■ What is expected ■
Transcribe word for word the lines below from the line with "142 335 1.42" through the line with "478 277 1.03", ends included.

■ Material provided ■
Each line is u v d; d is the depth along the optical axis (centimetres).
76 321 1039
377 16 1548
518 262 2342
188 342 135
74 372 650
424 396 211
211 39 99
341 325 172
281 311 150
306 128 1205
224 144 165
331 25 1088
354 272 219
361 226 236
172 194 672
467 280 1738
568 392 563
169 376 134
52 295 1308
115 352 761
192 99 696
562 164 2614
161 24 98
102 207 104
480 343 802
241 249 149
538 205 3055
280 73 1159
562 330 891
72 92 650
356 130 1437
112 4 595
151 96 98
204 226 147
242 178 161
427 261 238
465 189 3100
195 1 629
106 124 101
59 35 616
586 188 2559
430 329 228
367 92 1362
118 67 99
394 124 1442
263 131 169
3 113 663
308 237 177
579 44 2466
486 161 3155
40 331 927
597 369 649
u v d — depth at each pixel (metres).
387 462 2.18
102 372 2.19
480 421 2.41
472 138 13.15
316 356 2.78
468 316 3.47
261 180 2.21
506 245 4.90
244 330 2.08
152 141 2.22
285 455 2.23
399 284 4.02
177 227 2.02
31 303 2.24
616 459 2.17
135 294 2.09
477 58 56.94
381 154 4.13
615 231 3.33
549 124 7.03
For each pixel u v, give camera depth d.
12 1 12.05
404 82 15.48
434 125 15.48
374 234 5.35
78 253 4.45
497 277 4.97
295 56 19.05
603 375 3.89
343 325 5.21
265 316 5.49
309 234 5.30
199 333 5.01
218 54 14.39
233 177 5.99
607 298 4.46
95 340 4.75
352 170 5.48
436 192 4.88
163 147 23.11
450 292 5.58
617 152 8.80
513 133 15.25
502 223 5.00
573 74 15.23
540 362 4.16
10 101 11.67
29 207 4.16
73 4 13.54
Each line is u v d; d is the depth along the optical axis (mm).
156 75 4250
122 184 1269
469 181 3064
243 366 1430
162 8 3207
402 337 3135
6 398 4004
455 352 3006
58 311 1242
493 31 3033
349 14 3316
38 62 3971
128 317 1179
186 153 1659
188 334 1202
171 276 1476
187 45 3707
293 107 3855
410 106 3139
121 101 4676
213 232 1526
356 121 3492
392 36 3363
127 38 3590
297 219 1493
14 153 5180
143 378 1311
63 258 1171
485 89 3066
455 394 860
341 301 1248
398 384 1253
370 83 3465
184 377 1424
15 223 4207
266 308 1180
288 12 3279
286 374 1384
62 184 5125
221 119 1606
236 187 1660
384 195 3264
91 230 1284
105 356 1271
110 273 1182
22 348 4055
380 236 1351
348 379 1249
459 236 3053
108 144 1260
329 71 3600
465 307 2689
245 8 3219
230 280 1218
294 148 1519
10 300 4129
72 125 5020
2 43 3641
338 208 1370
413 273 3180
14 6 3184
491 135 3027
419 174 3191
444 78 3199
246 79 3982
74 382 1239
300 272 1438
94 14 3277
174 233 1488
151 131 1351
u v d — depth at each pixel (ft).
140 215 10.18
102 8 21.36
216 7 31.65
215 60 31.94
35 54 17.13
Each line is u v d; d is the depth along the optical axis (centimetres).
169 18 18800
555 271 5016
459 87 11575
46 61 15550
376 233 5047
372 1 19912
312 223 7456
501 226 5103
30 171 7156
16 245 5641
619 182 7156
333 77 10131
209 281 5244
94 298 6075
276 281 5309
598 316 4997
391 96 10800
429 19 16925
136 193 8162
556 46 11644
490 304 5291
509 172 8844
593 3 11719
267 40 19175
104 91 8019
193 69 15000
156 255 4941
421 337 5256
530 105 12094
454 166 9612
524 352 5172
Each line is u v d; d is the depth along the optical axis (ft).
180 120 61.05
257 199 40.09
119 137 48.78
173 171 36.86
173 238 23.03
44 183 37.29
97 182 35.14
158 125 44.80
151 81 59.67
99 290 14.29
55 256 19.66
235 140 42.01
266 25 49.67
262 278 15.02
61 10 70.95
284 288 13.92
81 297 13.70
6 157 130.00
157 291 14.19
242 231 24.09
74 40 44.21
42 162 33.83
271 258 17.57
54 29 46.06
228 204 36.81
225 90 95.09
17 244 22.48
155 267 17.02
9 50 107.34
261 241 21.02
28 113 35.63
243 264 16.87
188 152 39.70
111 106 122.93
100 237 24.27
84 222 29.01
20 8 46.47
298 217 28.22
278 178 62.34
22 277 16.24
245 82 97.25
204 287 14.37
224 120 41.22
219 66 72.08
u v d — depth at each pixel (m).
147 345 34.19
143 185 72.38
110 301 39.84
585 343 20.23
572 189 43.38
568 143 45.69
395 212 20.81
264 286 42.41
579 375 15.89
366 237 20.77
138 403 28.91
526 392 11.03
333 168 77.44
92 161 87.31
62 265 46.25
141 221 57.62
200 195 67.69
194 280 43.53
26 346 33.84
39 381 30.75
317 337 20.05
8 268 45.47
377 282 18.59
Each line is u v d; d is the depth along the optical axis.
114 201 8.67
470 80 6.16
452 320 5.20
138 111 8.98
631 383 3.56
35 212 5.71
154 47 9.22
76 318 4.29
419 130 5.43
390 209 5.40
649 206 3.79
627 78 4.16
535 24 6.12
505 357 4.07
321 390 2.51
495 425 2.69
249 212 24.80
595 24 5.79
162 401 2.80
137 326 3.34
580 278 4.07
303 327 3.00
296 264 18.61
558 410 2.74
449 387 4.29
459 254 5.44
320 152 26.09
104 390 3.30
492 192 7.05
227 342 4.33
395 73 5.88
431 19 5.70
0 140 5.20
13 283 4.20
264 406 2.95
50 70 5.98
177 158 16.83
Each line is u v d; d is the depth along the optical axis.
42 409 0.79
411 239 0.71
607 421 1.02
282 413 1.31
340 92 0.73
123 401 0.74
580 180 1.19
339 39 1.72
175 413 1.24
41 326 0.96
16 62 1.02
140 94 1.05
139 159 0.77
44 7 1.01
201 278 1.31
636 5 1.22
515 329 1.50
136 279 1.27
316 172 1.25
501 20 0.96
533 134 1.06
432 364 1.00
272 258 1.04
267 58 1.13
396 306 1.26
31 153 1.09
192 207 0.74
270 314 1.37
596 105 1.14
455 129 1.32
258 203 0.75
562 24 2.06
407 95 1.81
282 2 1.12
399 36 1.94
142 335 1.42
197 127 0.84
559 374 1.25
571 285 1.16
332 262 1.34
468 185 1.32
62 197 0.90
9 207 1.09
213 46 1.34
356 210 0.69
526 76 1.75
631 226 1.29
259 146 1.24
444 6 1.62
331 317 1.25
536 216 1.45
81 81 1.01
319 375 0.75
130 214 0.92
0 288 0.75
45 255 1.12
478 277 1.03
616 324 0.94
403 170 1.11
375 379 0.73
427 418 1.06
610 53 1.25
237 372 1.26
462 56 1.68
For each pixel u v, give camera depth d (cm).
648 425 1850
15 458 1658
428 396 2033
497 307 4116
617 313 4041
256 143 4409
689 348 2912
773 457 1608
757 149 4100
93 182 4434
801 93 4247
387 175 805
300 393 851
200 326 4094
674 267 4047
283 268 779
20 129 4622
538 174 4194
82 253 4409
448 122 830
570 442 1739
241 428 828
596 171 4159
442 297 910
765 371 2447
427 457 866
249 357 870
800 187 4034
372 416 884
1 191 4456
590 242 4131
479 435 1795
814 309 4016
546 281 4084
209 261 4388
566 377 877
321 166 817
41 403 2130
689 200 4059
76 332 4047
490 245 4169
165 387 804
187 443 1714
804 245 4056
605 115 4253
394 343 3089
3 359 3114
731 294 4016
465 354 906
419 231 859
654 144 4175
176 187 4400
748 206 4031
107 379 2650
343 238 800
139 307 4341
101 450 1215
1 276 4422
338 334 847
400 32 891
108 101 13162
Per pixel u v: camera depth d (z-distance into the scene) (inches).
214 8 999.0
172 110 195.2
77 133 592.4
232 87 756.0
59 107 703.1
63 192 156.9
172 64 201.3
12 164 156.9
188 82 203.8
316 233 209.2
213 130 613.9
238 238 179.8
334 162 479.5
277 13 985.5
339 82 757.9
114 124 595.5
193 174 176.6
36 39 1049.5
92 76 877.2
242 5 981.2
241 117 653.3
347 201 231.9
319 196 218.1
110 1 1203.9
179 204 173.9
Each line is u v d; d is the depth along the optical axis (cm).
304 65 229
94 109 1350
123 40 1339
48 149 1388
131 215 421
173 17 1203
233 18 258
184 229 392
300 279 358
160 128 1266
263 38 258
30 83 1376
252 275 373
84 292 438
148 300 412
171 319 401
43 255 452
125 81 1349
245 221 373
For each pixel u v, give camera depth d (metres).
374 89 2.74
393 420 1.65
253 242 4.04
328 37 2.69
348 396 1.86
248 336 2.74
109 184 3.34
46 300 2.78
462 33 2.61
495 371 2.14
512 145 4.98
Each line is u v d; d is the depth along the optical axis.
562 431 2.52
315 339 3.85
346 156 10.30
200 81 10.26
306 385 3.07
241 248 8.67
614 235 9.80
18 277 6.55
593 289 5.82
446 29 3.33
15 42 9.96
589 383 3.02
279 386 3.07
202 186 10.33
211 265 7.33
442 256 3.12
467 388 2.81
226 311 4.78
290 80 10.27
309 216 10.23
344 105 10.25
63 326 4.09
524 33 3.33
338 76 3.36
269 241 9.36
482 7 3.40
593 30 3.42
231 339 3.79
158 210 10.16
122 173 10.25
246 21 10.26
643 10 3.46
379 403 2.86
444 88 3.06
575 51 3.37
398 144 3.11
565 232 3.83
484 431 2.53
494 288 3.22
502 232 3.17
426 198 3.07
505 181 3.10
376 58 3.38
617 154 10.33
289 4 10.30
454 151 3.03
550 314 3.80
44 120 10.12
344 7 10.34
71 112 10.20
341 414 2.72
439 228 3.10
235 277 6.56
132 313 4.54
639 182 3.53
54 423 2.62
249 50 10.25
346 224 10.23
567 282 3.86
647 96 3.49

■ Your solution ■
142 335 1.42
197 127 0.84
559 374 1.25
571 285 1.16
332 262 1.34
468 185 1.32
62 197 0.90
9 207 1.09
213 46 1.34
356 210 0.69
526 76 1.75
631 226 1.29
259 146 1.24
444 6 1.62
331 317 1.25
536 216 1.45
81 81 1.01
319 375 0.75
130 214 0.92
0 288 0.75
45 255 1.12
478 277 1.03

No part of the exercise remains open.